Your skin and hairs and mucous in the respiratory tract can stop a lot of the pathogen cells from entering your body.

When breathing, you cannot help taking in all sorts of fine particles of dust and microbes.

The whole of the respiratory tract from the nasal passage, down the trachea and into the lungs is covered with mucous and lined with ciliated cells. Cilia are fine hairs that can move freely at their ends.

The hairs and mucous in your nose traps dust and any other particles that might contain pathogens like bacteria, before they can get down  into the lungs.

The trachea and bronchi have ciliated epithelium - shown in the diagram below.

how respiratory system protects body ciliated cells goblet cells mucus traps dust particles cilia moves them along gcse biology igcse

In between the ciliated epithelial cells are goblet cells that secrete mucus onto the surface of all the respiratory airways.

This sticky mucus traps particles like dust or microbe pathogens and the cilia (hairs) move the mucous along..

The hair-like structure of the cilia of the ciliated cells work together and move-push the mucous up to the back of the throat where it can be swallowed.

The ciliated cells have lots of mitochondria, they have a lot of work to do!

Cells that line the trachea and bronchi have cilia. These hair-like structures can move the mucous along from the lungs up to the nasal passage and back of the throat where it can be swallowed, coughed out or blow your nose, into a tissue!

Note that smoking can damage and paralyse the cilia reducing the ciliated cell's capacity to remove harmful particles, so another reason why smokers are more susceptible to respiratory diseases.

Skin in good condition acts as a very effective physical barrier against pathogens.

The outer layer of epidermis skin cells are dry and dead and pathogens cannot easily get through this layer.

gcse biology diagram strcuture of skin epidermis sebacious gland root hairs pores sweat gland blood vessels igcse biology

The skin also protects the body from physical damage and dehydration.

As well as acting as a physical barrier, your skin also has sebaceous glands that secrete antimicrobial molecules that can kill pathogens.

The sebaceous glands are an 'offshoot' of the hair shaft, out of which the hair grows.
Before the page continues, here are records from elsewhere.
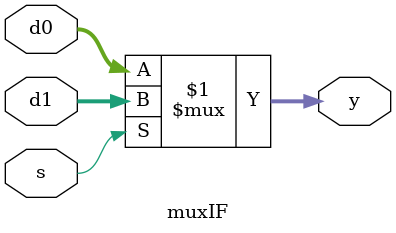
<source format=sv>
`timescale 1ns / 1ps
module muxIF
    #(parameter WIDTH = 9)
    (input logic [WIDTH-1:0] d0, d1,
     input logic s,
     output logic [WIDTH-1:0] y);

assign y = s ? d1 : d0;

endmodule

</source>
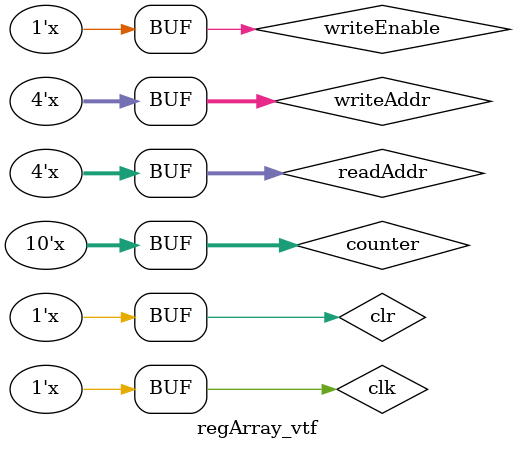
<source format=v>
`timescale 1ns / 1ps


module regArray_vtf;
	// Inputs
	reg writeEnable, clr, clk;
	reg [3:0] dataIn;
	reg [3:0] readAddr, writeAddr;

	// Outputs
	wire [3:0] dataOut;
	
	reg [9:0] counter;
	reg error;
	reg [3:0] dataOut_tc;

	// Instantiate the Unit Under Test (UUT)
	regArray uut (
		.dataOut(dataOut), 
		.writeEnable(writeEnable), 
		.clr(clr), 
		.dataIn(dataIn), 
		.readAddr(readAddr), 
		.writeAddr(writeAddr), 
		.clk(clk)
	);

	initial begin
		// Initialize Inputs
		{writeEnable, dataIn, readAddr, writeAddr, clk} = 0;
		{counter, error, dataOut_tc} = 0;		
		// Wait 100 ns for global reset to finish
		#100;
	end
	
	always begin
		#5 clk = ~clk;
	end
	
	always begin
		#10 counter = counter+1;
		clr <= ~counter[9]; //Begin clr as 1 in order to avoid prewritten data above
		writeEnable<= ~counter[8]; //begin with write enabled
		writeAddr <= counter[3:0];
		readAddr <= counter[7:4];
		//dataIn <= counter[3:0];
		if(~counter[8]) begin // will write the memory addr into corresponding memory when write is enabled
			dataIn <= counter[3:0];
		end
		else //Test that write is not successful when write is not enabled
			dataIn <= 1;
	end

	always @(negedge clk) begin
		case(clr)
			1'b0: #1 dataOut_tc = 0;
			1'b1: #1 dataOut_tc = readAddr; //If data successfully ran
		endcase		
		
		#1 if(dataOut_tc == dataOut) error=0;
		else error = 1;
	end
endmodule


</source>
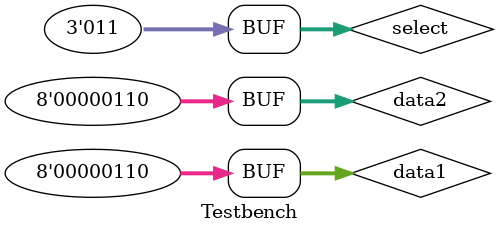
<source format=v>
module alu(DATA1, DATA2, RESULT, SELECT);
input [7:0] DATA1 , DATA2; // set data1 and data2 as 8 bit inputs
input [2:0] SELECT; // set select as 3 bit input
output reg [7:0] RESULT; // set result as 8 bit output register

// Initialize 8 bit wires for storing outputs of the functional modules. 
wire  [7:0] forward_o , add_o , and_o , or_o;


// create instances of each functional modules.
FORWARD forward (DATA2, forward_o); 
ADD add_ (DATA1 , DATA2, add_o); 
AND and_ (DATA1 , DATA2, and_o); 
OR or_ (DATA1 , DATA2, or_o);   


/* always block
   If output of any functional module instance changed (forward_o , add_o , and_o , or_o)
   this block will be executed.
*/ 
always @ (forward_o , add_o , and_o , or_o , SELECT)
    begin
    
        case (SELECT)
            3'b000: // If SELECT == 0
                begin
                    RESULT =  forward_o; // assign value of forward_o to RESULT
                end
                
            3'b001: // If SELECT == 1
                begin
                    RESULT =  add_o; // assign value of add_o to RESULT
                end
                
            3'b010: // If SELECT == 2
                begin
                    RESULT = and_o; // assign value of and_o to RESULT
                end
                
            3'b011: // If SELECT == 3
                begin
                    RESULT = or_o; // assign value of or_o to RESULT
                end
                
        endcase
    end
endmodule  


// FORWARD funtional module
module FORWARD(DATA2, RESULT);
input [7:0] DATA2 ; // set data2 as 8 bit input
output [7:0] RESULT; // set result as 8 bit output
// set result as 8 bit register.
reg [7:0] RESULT; 

/* always block
   Sensitivity list contains DATA2
   When DATA2 changes this block will be executed.
*/
always @ (DATA2)
        RESULT = #1 DATA2; // After 1 unit data2 will be assigned to result
endmodule  


// ADD funtional module
module ADD(DATA1, DATA2, RESULT);
input [7:0] DATA1 , DATA2; // set data1 and data2 as 8 bit inputs
output [7:0] RESULT; // set result as 8 bit output
reg [7:0] RESULT; // set result as 8 bit register.                               

/* always block
   Sensitivity list contains DATA1 and DATA2
   When DATA1 or DATA2 changes this block will be executed.
*/
always @ (DATA1, DATA2)
    RESULT = #2 DATA1 + DATA2; // After 2 units data + data2 will be assigned to result
endmodule 


// AND funtional module
module AND(DATA1, DATA2, RESULT);
input [7:0] DATA1 , DATA2; // set data1 and data2 as 8 bit inputs
output [7:0] RESULT; // set result as 8 bit output
reg [7:0] RESULT; // set result as 8 bit register                             

/* always block
   Sensitivity list contains DATA1 and DATA2
   When DATA1 or DATA2 changes this block will be executed.
*/
always @ (DATA1, DATA2)
    RESULT = #1 DATA1 & DATA2; // After 1 units data & data2 will be assigned to result
endmodule 

// OR funtional module
module OR(DATA1, DATA2, RESULT);
input [7:0] DATA1 , DATA2; // set data1 and data2 as 8 bit inputs
output [7:0] RESULT; // set result as 8 bit output
reg [7:0] RESULT; // set result as 8 bit register

/* always block
   Sensitivity list contains DATA1 and DATA2
   When DATA1 or DATA2 changes this block will be executed.
*/
always @ (DATA1, DATA2)
    RESULT = #1 DATA1 | DATA2; // After 1 units data | data2 will be assigned to result
endmodule 



// Test bench module for testing purposes
module Testbench; 
    /* data1 , data2 , select are registers. 
       They are used to give inputs for the alu module.
    */
    reg [7:0] data1 , data2; 
    reg [2:0] select; 

    // result is a 8 bit wire. This is used as the output of the alu module.
    wire [7:0] result; 
    
    // create instance of the alu module.
    alu alu_t (data1 , data2 , result , select); 
    
    /* Initail block
       This is used to change values of the input ports.
    */
    initial 
    begin
        // t = 0    data1 = 0   data2 = 0   select = 0 (FORWARD)
        data1 = 8'b00000000 ; data2 = 8'b00000000 ; select = 3'b000; 


        #5 
        // t = 5    data1 = 4   data2 = 6   select = 0 (FORWARD)
        data1 = 8'b00000100 ; data2 = 8'b00000110 ; select = 3'b000;

        #5 
        // t = 10    data1 = 4   data2 = 5   select = 1 (ADD)
        data1 = 8'b00000100 ; data2 = 8'b00000101 ; select = 3'b001;

        #5 
        // t = 15    data1 = 5   data2 = 2   select = 2 (AND)
        data1 = 8'b00000101 ; data2 = 8'b00000010 ; select = 3'b010;

        #5 
        // t = 20    data1 = 6   data2 = 6   select = 3 (OR)
        data2 = 8'b00000110 ; data1 = 8'b00000110 ; select = 3'b011;
    end 
    

    /* Initial block
       This is used for monitoring purposes.
    */
    initial  
    begin
        $monitor("%d,\t%b,\t%b,\t%b,\t%b",$time, data1,data2,select,result); 
        // $monitor("%d,\t%d,\t%d,\t%d,\t%d",$time, data1,data2,select,result); 
        $dumpfile ("simple_processor.vcd"); 
        $dumpvars; 
    end 
        
endmodule
</source>
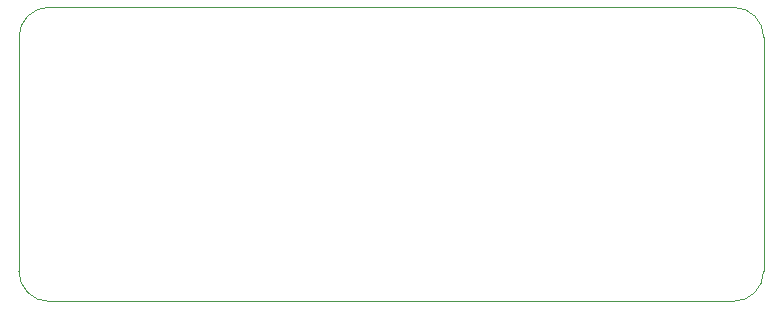
<source format=gm1>
G04 #@! TF.GenerationSoftware,KiCad,Pcbnew,(5.1.0)-1*
G04 #@! TF.CreationDate,2019-08-21T11:10:36-04:00*
G04 #@! TF.ProjectId,Famicom Expansion to NES Controller,46616d69-636f-46d2-9045-7870616e7369,rev?*
G04 #@! TF.SameCoordinates,Original*
G04 #@! TF.FileFunction,Profile,NP*
%FSLAX46Y46*%
G04 Gerber Fmt 4.6, Leading zero omitted, Abs format (unit mm)*
G04 Created by KiCad (PCBNEW (5.1.0)-1) date 2019-08-21 11:10:36*
%MOMM*%
%LPD*%
G04 APERTURE LIST*
%ADD10C,0.050000*%
G04 APERTURE END LIST*
D10*
X186525000Y-52590000D02*
X186525000Y-72410000D01*
X126015000Y-50050000D02*
X183985000Y-50050000D01*
X123475000Y-71950000D02*
X123475000Y-52590000D01*
X126015000Y-50050000D02*
G75*
G03X123475000Y-52590000I0J-2540000D01*
G01*
X186525000Y-52590000D02*
G75*
G03X183985000Y-50050000I-2540000J0D01*
G01*
X183985000Y-74950000D02*
G75*
G03X186525000Y-72410000I0J2540000D01*
G01*
X123475000Y-72410000D02*
G75*
G03X126015000Y-74950000I2540000J0D01*
G01*
X123475000Y-72410000D02*
X123475000Y-71950000D01*
X183985000Y-74950000D02*
X126015000Y-74950000D01*
M02*

</source>
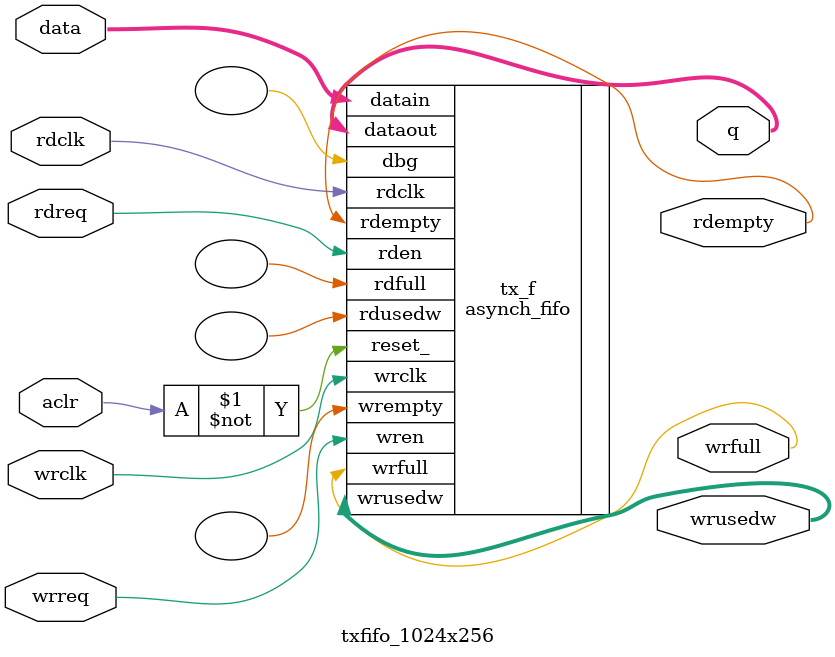
<source format=v>

`timescale 1ns/1ps
// synopsys translate_on

module txfifo_1024x256

(
			aclr,

			wrclk,     	// Clk for writing data  
			wrreq,     	// request to write
			data,       // Data coming in              
			wrfull,    	// indicates fifo is full or not (To avoid overiding)
		                           
            wrusedw,    // number of slots currently in use for writting                

		    rdclk,     	// Clk for reading data 
			rdreq,     	// Request to read from FIFO
			q, 	    	// Data coming out 
			rdempty  	// indicates fifo is empty or not (to avoid underflow)

);


	parameter WIDTH = 256,
			  DEPTH = 1024,
			  PTR	= 10;
			  
			  
			input  wire 				aclr;

			input  wire 				wrclk;      // Clk for writing data  
			input  wire 				wrreq;      // request to write 
			input  wire [WIDTH-1 : 0]	data;   	// Data coming in
			output wire					wrfull; 	// indicates fifo is full or not (To avoid overiding)
            output wire	[PTR  : 0]		wrusedw;	// number of slots currently in use for writting  

		    input  wire 				rdclk;    	// Clk for reading data
			input  wire 				rdreq;    	// Request to read from FIFO 
			output wire [WIDTH-1 : 0]	q; 	    	// Data coming out
			output wire 				rdempty;  	// indicates fifo is empty or not (to avoid underflow) 


asynch_fifo	#(.WIDTH ( WIDTH),		  				
					  	  .DEPTH (DEPTH),
					 	  .PTR	 (PTR) )		  	
 											
	tx_f (
			.reset_		(~aclr),		
			        	
			.wrclk		(wrclk),		// Clk to write data
			.wren		(wrreq),	   	// write enable
			.datain		(data),			// write data
			.wrfull		(wrfull),		// indicates fifo is full or not (To avoid overiding)
			.wrempty	(),				
			.wrusedw	(wrusedw),		// wrusedw -number of locations filled in fifo
                    	
			.rdclk		(rdclk),		// i-1, Clk to read data
			.rden		(rdreq),		// i-1, read enable of data FIFO
			.dataout	(q),			// Dataout of data FIFO
			.rdfull		(),				// indicates fifo is full or not (To avoid overiding) (Not used)
			.rdempty	(rdempty),		// indicates fifo is empty or not (to avoid underflow)
			.rdusedw	(),				

			.dbg		()

		 );
endmodule
</source>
What happens if the skin is damaged?

When a cut in the skin occurs, small fragments of cells called platelets help the blood to clot quickly to seal the wound - the seal becomes the covering scab when dry, and prevent microorganisms entering the skin tissue or blood stream.

When the platelets are exposed to air through a cut, they become 'activated' and make protein fibres called fibrin, that form a mesh over the wound, and the mesh traps platelets and red blood cells to form a clot.

Clotting also reduces blood loss.

The greater the concentration of platelets in the blood the faster the clotting process ('sealing') can occur.

These physical defences are non-specific and can counteract a variety of types of pathogens.